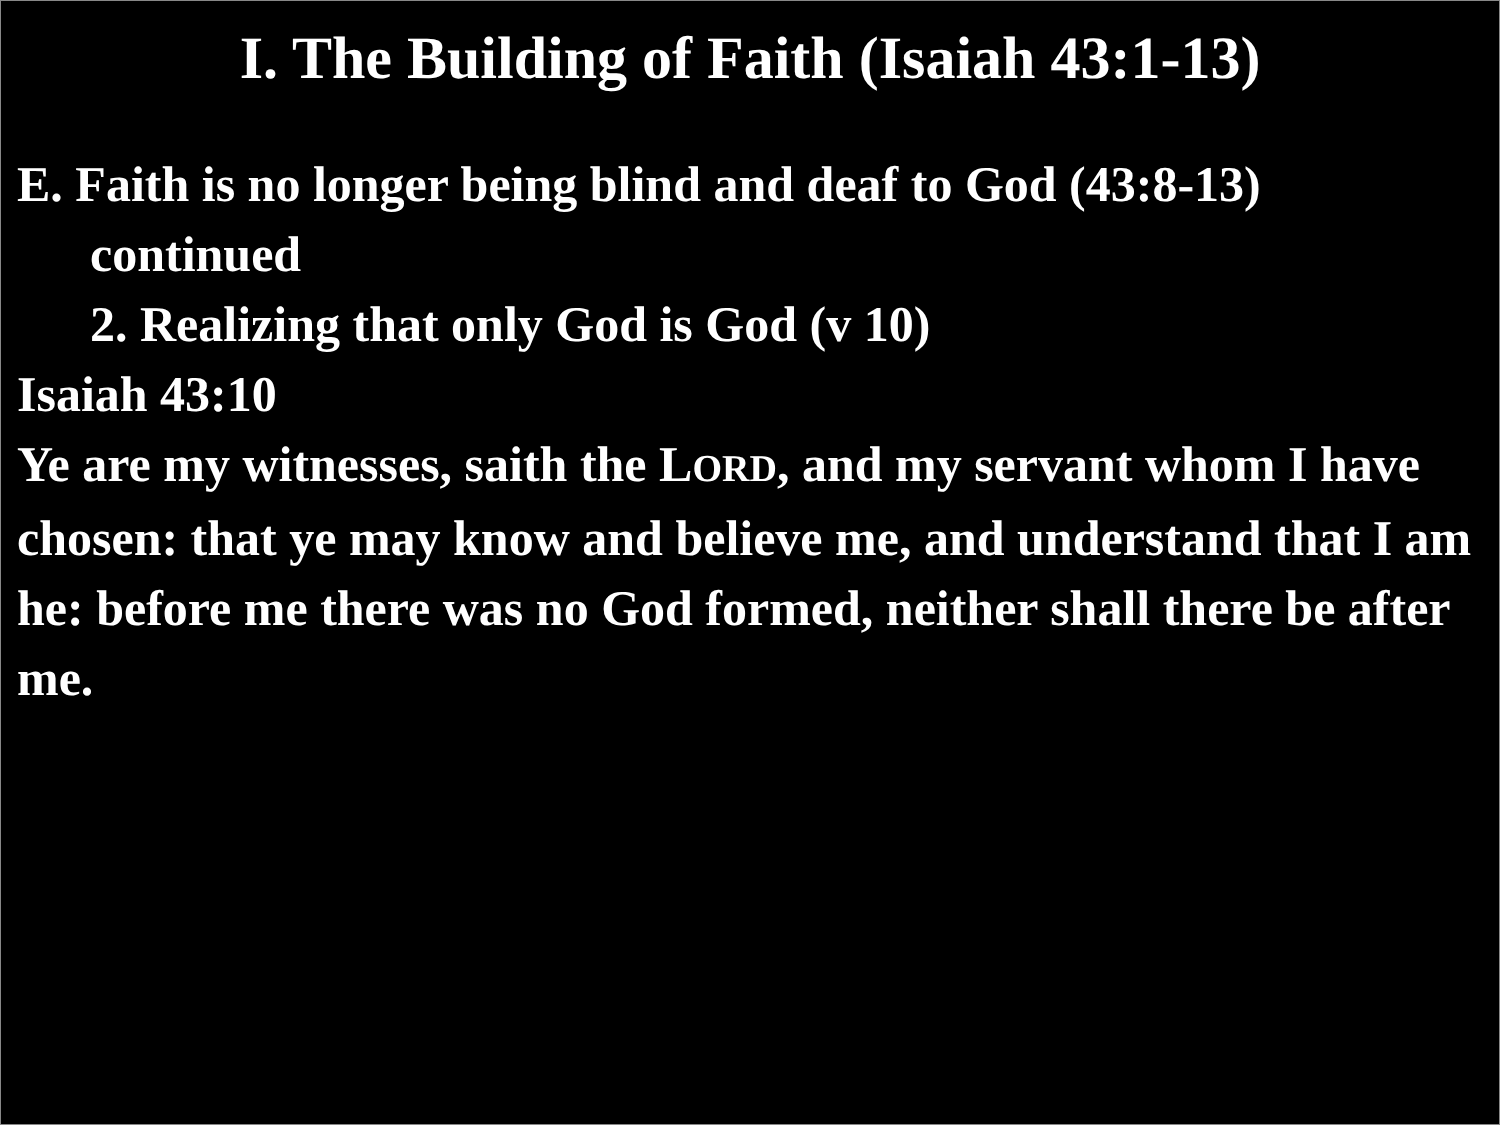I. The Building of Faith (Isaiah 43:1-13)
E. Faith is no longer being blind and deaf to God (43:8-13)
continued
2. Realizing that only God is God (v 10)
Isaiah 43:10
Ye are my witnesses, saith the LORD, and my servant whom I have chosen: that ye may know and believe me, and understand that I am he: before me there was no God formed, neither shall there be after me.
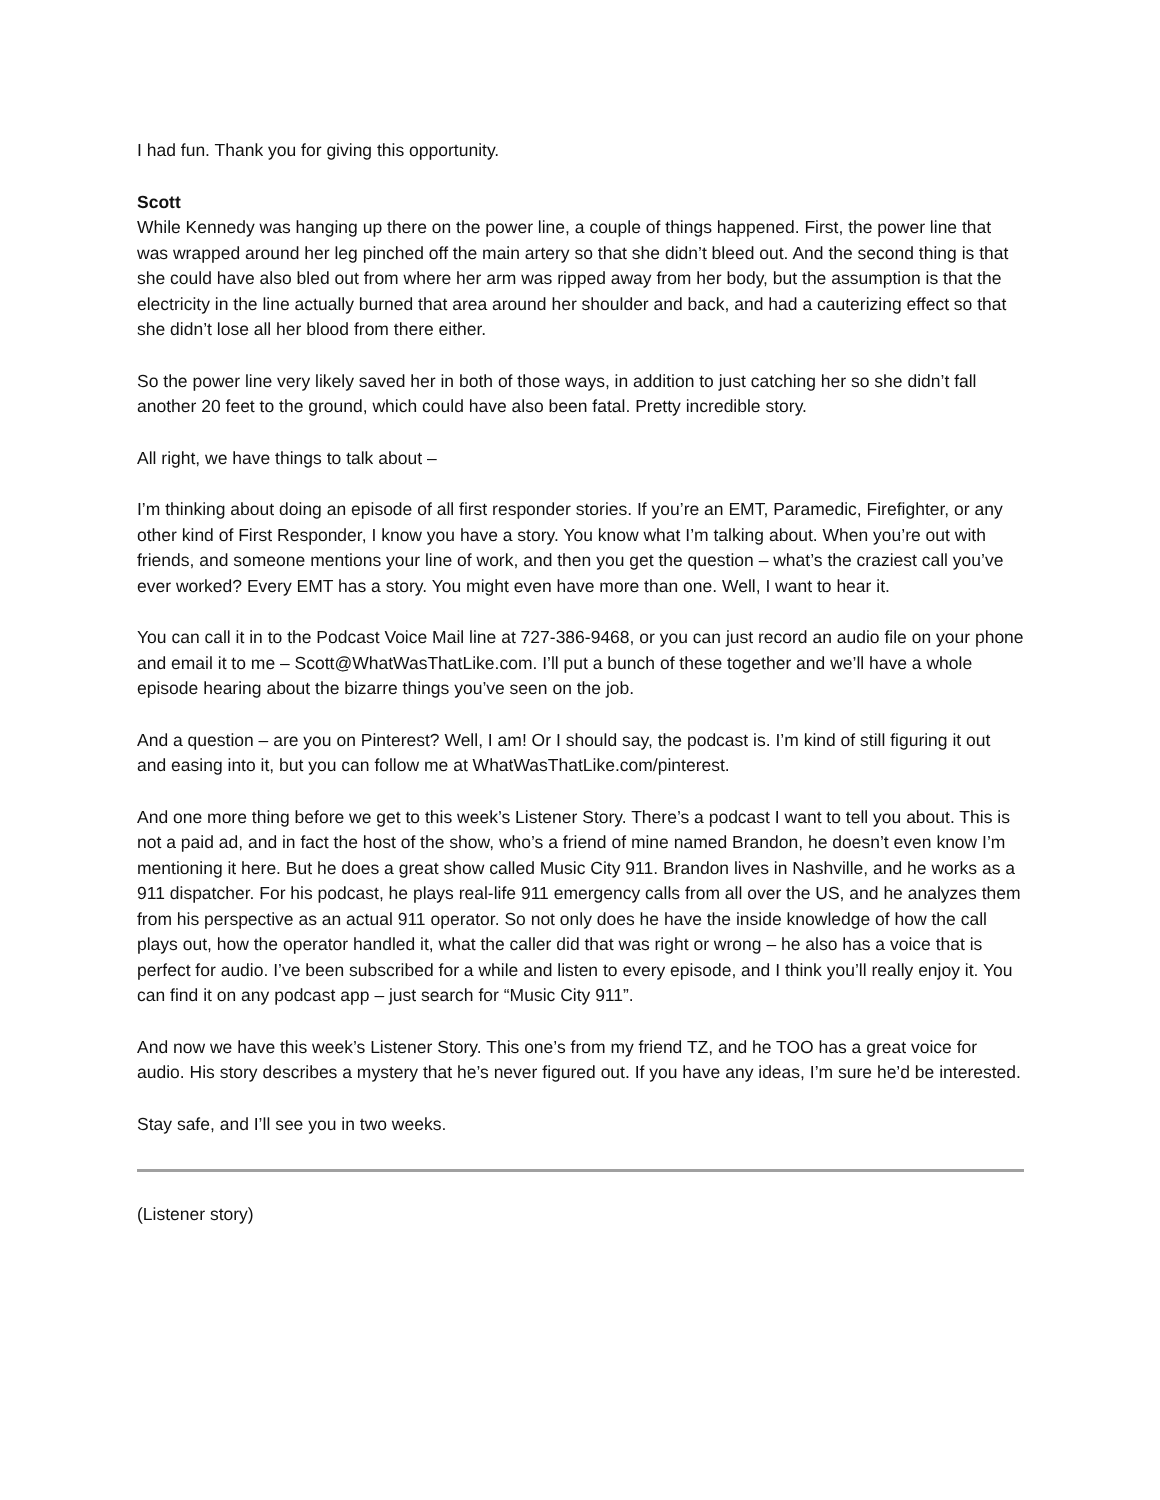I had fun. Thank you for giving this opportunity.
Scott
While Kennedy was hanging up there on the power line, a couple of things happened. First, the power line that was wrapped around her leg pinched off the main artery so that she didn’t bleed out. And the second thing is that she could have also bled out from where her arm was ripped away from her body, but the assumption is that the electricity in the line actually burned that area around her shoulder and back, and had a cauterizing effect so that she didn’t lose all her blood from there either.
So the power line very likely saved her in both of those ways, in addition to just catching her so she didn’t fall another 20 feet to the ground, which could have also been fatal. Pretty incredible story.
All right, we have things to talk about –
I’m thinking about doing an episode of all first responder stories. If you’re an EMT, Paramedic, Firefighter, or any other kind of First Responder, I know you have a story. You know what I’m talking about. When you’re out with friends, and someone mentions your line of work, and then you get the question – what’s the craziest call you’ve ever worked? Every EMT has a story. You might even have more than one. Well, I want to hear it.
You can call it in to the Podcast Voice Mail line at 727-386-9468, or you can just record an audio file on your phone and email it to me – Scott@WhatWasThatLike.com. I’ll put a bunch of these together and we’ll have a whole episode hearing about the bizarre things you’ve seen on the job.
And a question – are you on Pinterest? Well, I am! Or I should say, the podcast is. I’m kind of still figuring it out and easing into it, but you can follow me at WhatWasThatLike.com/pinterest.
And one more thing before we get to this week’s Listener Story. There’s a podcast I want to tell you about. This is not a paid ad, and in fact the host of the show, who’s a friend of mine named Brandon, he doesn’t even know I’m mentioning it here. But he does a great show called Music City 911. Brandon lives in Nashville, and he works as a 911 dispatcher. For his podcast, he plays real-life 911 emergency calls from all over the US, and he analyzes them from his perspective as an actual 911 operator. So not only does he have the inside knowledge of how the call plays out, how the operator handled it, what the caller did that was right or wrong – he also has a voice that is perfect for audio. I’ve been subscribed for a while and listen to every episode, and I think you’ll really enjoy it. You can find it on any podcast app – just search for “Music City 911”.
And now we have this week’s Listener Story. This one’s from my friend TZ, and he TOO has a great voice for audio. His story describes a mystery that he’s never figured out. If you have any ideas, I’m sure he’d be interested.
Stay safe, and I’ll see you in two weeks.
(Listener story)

--

§ **GOAL OF THE EXERCISE**:
Everything in the records except the pictures should be printed again exactly.

§ **RESULT BELOW**:
I. The Building of Faith (Isaiah 43:1-13)
E. Faith is no longer being blind and deaf to God (43:8-13)
continued
2. Realizing that only God is God (v 10)
Isaiah 43:10
Ye are my witnesses, saith the LORD, and my servant whom I have chosen: that ye may know and believe me, and understand that I am he: before me there was no God formed, neither shall there be after me.
I had fun. Thank you for giving this opportunity.
Scott
While Kennedy was hanging up there on the power line, a couple of things happened. First, the power line that was wrapped around her leg pinched off the main artery so that she didn’t bleed out. And the second thing is that she could have also bled out from where her arm was ripped away from her body, but the assumption is that the electricity in the line actually burned that area around her shoulder and back, and had a cauterizing effect so that she didn’t lose all her blood from there either.
So the power line very likely saved her in both of those ways, in addition to just catching her so she didn’t fall another 20 feet to the ground, which could have also been fatal. Pretty incredible story.
All right, we have things to talk about –
I’m thinking about doing an episode of all first responder stories. If you’re an EMT, Paramedic, Firefighter, or any other kind of First Responder, I know you have a story. You know what I’m talking about. When you’re out with friends, and someone mentions your line of work, and then you get the question – what’s the craziest call you’ve ever worked? Every EMT has a story. You might even have more than one. Well, I want to hear it.
You can call it in to the Podcast Voice Mail line at 727-386-9468, or you can just record an audio file on your phone and email it to me – Scott@WhatWasThatLike.com. I’ll put a bunch of these together and we’ll have a whole episode hearing about the bizarre things you’ve seen on the job.
And a question – are you on Pinterest? Well, I am! Or I should say, the podcast is. I’m kind of still figuring it out and easing into it, but you can follow me at WhatWasThatLike.com/pinterest.
And one more thing before we get to this week’s Listener Story. There’s a podcast I want to tell you about. This is not a paid ad, and in fact the host of the show, who’s a friend of mine named Brandon, he doesn’t even know I’m mentioning it here. But he does a great show called Music City 911. Brandon lives in Nashville, and he works as a 911 dispatcher. For his podcast, he plays real-life 911 emergency calls from all over the US, and he analyzes them from his perspective as an actual 911 operator. So not only does he have the inside knowledge of how the call plays out, how the operator handled it, what the caller did that was right or wrong – he also has a voice that is perfect for audio. I’ve been subscribed for a while and listen to every episode, and I think you’ll really enjoy it. You can find it on any podcast app – just search for “Music City 911”.
And now we have this week’s Listener Story. This one’s from my friend TZ, and he TOO has a great voice for audio. His story describes a mystery that he’s never figured out. If you have any ideas, I’m sure he’d be interested.
Stay safe, and I’ll see you in two weeks.
(Listener story)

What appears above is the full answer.